▶ [Problem details] Any picture among the records should be left out, please; retype the rest exactly.

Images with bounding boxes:
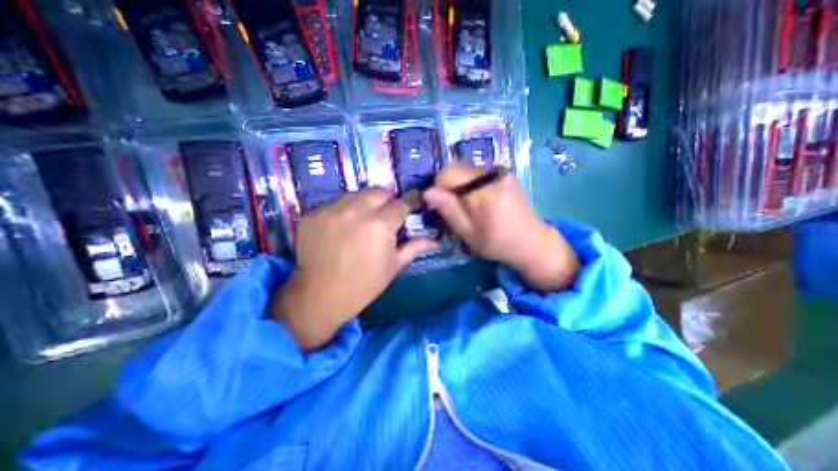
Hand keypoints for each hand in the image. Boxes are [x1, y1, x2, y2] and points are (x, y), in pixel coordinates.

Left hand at [269, 189, 439, 351]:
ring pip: (355, 195)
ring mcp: (331, 210)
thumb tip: (435, 240)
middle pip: (378, 192)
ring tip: (360, 223)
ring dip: (363, 205)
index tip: (414, 199)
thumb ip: (414, 247)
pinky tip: (339, 231)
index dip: (411, 200)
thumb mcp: (393, 266)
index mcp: (380, 225)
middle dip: (385, 201)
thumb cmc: (364, 284)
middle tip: (383, 217)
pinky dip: (342, 213)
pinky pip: (334, 205)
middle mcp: (356, 211)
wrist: (320, 297)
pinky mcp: (313, 215)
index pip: (402, 203)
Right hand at [423, 164, 580, 292]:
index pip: (449, 173)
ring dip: (460, 186)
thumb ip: (448, 210)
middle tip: (454, 208)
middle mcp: (493, 174)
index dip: (439, 187)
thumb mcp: (468, 233)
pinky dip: (471, 185)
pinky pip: (478, 173)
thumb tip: (428, 192)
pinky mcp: (505, 174)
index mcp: (484, 191)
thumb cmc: (498, 243)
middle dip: (449, 187)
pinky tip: (479, 201)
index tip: (441, 205)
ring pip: (466, 170)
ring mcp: (501, 172)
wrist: (532, 242)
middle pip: (457, 169)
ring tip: (468, 207)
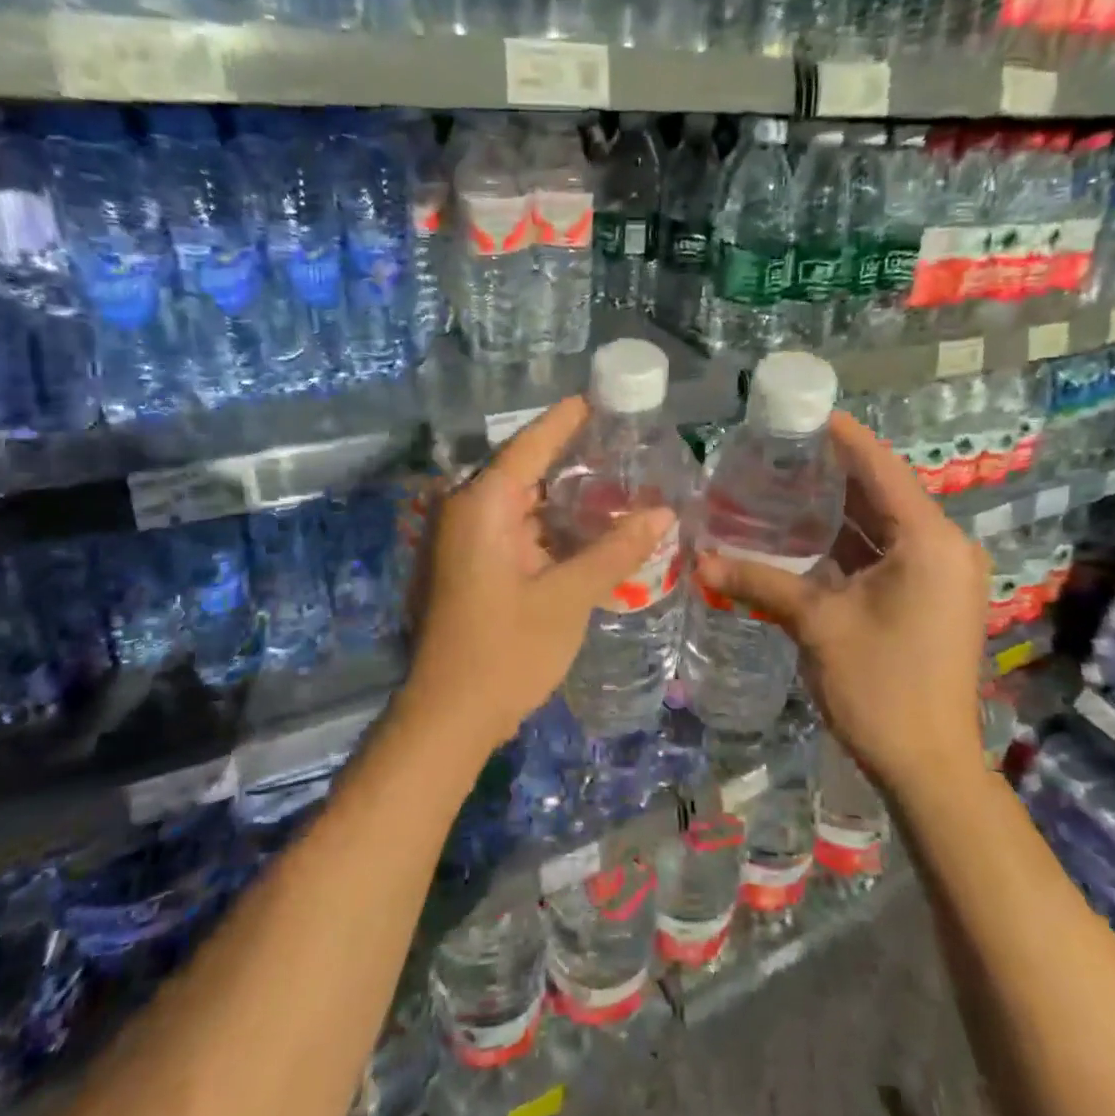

▶ [Task response]
Hand keypoints for each hand in the image. Boxes are [x1, y1, x2, y2] and points are (x, y), in pixel coordinates.

Left hand at [269, 189, 439, 351]:
ring pip: (355, 195)
ring mcp: (331, 210)
thumb tip: (435, 240)
middle pip: (378, 192)
ring tip: (360, 223)
ring dip: (363, 205)
index tip: (414, 199)
thumb ip: (414, 247)
pinky tip: (339, 231)
index dip: (411, 200)
thumb mcp: (393, 266)
index mcp: (380, 225)
middle dip: (385, 201)
thumb cmc: (364, 284)
middle tip: (383, 217)
pinky dip: (342, 213)
pinky pip: (334, 205)
middle mcp: (356, 211)
wrist: (320, 297)
pinky mcp: (313, 215)
index pip: (402, 203)
Right hand at [423, 164, 580, 292]:
index pip: (449, 173)
ring dip: (460, 186)
thumb ip: (448, 210)
middle tip: (454, 208)
middle mcp: (493, 174)
index dip: (439, 187)
thumb mcp: (468, 233)
pinky dip: (471, 185)
pinky pip: (478, 173)
thumb tip: (428, 192)
pinky mcp: (505, 174)
index mcp: (484, 191)
thumb cmc: (498, 243)
middle dip: (449, 187)
pinky tip: (479, 201)
index tip: (441, 205)
ring pip: (466, 170)
ring mcp: (501, 172)
wrist: (532, 242)
middle pip: (457, 169)
ring tip: (468, 207)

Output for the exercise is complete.